I stood there, in my usual stance, staring down at the space between my outwardly-pointing dress shoes and those of my female counterpart, whose heels were parallel and much closer together.
“You see, men walk into a boardroom and they take up real estate and own it. Women need to do the same,” Linda continued, giving me a quick look before turning and nudging the female to my left. “Otherwise, we will continue to be able to be pushed over.”
Linda’s session was the first of many at #C2Miami, the third annual ColorComm Conference for this growing organization for women of color in communications. As many of you know, ColorComm began in Washington, D.C., as a luncheon in 2011 for a few interested female professionals and has since flourished into an organization that now has hundreds of members across multiple cities in the United States. The ColorComm Conference is their flagship event to network and discuss and develop ideas.
More importantly, it’s an opportunity for women of color to learn and understand how those with successful careers reached their potential, to gather the insights needed to inspire, create, or pave paths that none thought were possible before. The conversations had there were amplified by the tipping point in race relations we have reached in this country, and the ensuing political climate we are currently in.
“So… what’s it like being a man here?”
With over 400 people in attendance, only a few of whom were men, it was an experience unlike any other—one where I had to truly listen to, understand, and acknowledge the realities many of my multicultural colleagues face, even in an industry in which women comprise the majority of the workforce.

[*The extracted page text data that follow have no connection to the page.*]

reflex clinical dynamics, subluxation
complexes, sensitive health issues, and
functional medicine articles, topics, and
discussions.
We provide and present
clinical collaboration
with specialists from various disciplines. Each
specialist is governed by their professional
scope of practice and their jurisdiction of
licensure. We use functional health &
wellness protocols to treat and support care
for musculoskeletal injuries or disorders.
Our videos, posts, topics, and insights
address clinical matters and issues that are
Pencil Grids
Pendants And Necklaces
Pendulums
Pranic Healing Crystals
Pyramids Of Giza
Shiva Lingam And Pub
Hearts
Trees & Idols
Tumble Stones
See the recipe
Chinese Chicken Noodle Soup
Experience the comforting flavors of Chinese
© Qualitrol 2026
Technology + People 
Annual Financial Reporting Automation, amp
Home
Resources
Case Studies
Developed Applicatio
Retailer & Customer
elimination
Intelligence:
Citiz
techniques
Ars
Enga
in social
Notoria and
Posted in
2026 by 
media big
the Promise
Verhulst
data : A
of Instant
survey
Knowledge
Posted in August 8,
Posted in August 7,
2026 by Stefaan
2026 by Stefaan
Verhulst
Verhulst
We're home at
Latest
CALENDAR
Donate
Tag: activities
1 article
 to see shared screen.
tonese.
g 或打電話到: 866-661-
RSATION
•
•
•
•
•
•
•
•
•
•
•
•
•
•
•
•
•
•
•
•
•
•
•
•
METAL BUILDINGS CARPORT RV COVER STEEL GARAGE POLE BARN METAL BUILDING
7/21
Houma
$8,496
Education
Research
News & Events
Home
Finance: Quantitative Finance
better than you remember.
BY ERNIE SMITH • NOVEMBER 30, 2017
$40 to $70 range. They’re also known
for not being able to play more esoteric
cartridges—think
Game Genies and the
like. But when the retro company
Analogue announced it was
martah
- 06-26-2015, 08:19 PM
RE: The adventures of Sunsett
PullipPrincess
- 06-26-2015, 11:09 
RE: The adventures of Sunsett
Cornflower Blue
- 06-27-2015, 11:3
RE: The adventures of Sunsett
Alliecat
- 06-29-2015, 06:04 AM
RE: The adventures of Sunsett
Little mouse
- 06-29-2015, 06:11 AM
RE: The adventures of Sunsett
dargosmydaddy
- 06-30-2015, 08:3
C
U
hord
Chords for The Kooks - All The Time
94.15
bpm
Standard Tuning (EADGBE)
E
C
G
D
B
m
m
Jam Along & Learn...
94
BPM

And, as someone who is heavily invested in the issues of diversity and inclusion, I was lucky to be able to witness women, who were empowered by one another, share their personal and professional struggles for the betterment of all in the room.
From learning the importance of self-affirmation and the need to fill one’s cup first (yes, yes!) by author and motivational speaker Lisa Nichols, to standing in solidarity with Ketchum’s Wordwide President Barri Rafferty as we practiced (for a whole two minutes!) the “superwomen pose,” I gained a perspective unbeknownst to most men in business: There are invisible battles women face each and every day that include the languages they must learn to speak and the faces they need to put on.
In one of my favorite sessions of the conference, “What is Keeping Diversity Out of the C-Suite,” APCO’s DC Office Managing Director Lisa Osborne Ross delved into adversity—specifically, the type of adversity that has kept men sitting at the top of the PR world and people of color largely removed from the upper echelons of agency life. More tangibly, she implored those of us in the room who are working for PR agencies to help her in creating a task force to make significant gains in increasing multicultural professionals in executive positions at each and every firm.
Speak up. Follow up. Stand up.
Long before LinkedIn, Twitter, and Facebook, social networks were real-life professional and personal webs strewn together by people to develop relationships and build their careers. ColorComm is today’s version of that personal web for women of color who have the most to gain by connecting with one another. It is a tremendous community with several “sheros” to help it blossom.
Attending C2Miami with our talented Ketchum delegation was a tremendous opportunity that I will cherish throughout my career—one that will keep me rising up and reaching back.